▸ **Текст страницы**
__________________________________________________
По словам Арсеньева, как будто в этих нравах нет особенного отличия охоты на лебедей-птиц и лебедей-корейцев (одетых в белое). Да оно и понятно: само собой выходит из промысла, как на войне. Кроме того, вообще воровское и разбойничье дело, сопряженное с огромным риском, вероятно и самое интересное, такое интересное, что раз испытавший его — я очень понимаю — никогда не помирится с тягучей мещанской жизнью. Да, я это так понимаю, что не раз приходило ко мне удивление, — почему такое огромное большинство людей, наших крестьян, начиная с лука, дожидается огурца, с огорода капусты, с капусты новины, а если не родилась рожь, все-таки и совершенно голодные не выходят целыми деревнями на грабеж, а отдельные люди, очень немногие, становятся проф. ворами и разбойниками.
Верней всего, страх «мирных» людей перед хищниками заставляет их соединяться против нападений дерзких личностей (остатки этой первобытной защиты живут и сейчас среди крестьян, ведь каждого поразит, как оглядывают его при встрече, как рассматривают, как следят друг за другом, бесплатно по вдохновению шпионя).
Итак, вот моя социология: неудержимо стремится на земле всякая тварь к размножению, — рождается дитя, и мать его защищает от хищников; у некоторых животных все это дело добывания корма, укрывания и прямой защиты ложится на мать, у других отцы принимают равное, а иногда и большее участие. Из этих разбросанных летом в лесах, болотах и озерах семей у некоторых видов к осени складывается общество.
__________________________________________________
▸ **Выдержки из записей**
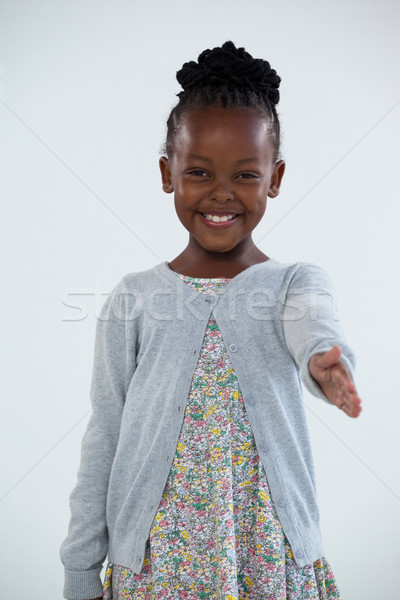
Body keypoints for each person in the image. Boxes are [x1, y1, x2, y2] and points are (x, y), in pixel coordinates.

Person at [60, 41, 362, 600]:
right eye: (198, 171)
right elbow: (105, 433)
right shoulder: (134, 299)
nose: (221, 193)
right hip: (158, 562)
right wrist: (81, 570)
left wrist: (325, 362)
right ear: (166, 173)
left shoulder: (295, 283)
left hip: (264, 554)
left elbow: (314, 323)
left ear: (275, 177)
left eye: (246, 175)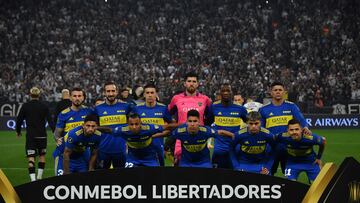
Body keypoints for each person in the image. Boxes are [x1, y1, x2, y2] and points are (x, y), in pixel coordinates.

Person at [259, 81, 311, 175]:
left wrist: (306, 128)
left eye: (280, 90)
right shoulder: (263, 109)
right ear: (271, 92)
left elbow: (301, 120)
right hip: (271, 148)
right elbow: (261, 129)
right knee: (267, 175)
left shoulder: (291, 106)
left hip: (289, 148)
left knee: (289, 176)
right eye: (275, 90)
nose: (278, 92)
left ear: (284, 92)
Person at [158, 110, 233, 168]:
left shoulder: (206, 131)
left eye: (195, 121)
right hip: (186, 163)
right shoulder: (180, 131)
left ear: (199, 122)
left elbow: (221, 132)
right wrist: (165, 148)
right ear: (186, 122)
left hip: (204, 162)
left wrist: (234, 136)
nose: (192, 124)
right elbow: (168, 135)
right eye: (190, 121)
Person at [168, 72, 212, 165]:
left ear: (197, 83)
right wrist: (175, 125)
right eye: (189, 81)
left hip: (200, 138)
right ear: (185, 83)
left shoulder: (205, 99)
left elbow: (210, 117)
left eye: (194, 81)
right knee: (180, 166)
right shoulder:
__________________________________________________
▸ **Задание**
Продолжите текст о разбойниках и о том, как у животных складывается общество, начиная сразу после его последнего предложения.

▸ **Ответ на задачу**
Журавли еще задолго до стадения, сидя на яйцах, по зорям перекликаются. Люди в общественной жизни так далеко ушли, что наряду с пчелами выделяют из общества особый класс, интеллигенцию, которая на пользу общества занимается всякого рода искусством, науками, техникой в ущерб, в явное отмирание основного инстинкта жизни на земле — размножения. За счет инстинкта размножения процветают искусства и науки и вообще то неестественно быстрое дело, которое называется творчеством.
Среди творцов, особенно поэтов, есть много непонимающих своего назначения служить развитию общественного сознания, они рисуются индивидуалистами, демонами и даже разбойниками. Но это не что иное, как выражение естественной боли, сопровождающей перемену в первоначальном, простом желании жить для себя, значит, размножаться. Сознательные поэты, напротив, возводят женщину в недоступный идеал, в Богородицу и акт размножения заменяют «непорочном зачатием». Их сила жизни трансформируется, и своих «духовных детей» они стремятся «воплотить», значит, сделать такими же реальными, как живые дети земли. И они достигают: трансформируя свою физическую энергию из чувства индивидуального «я» в социальное «мы», они создают существа-образы, поглощающие сознание людей природы и направляющие течение жизни.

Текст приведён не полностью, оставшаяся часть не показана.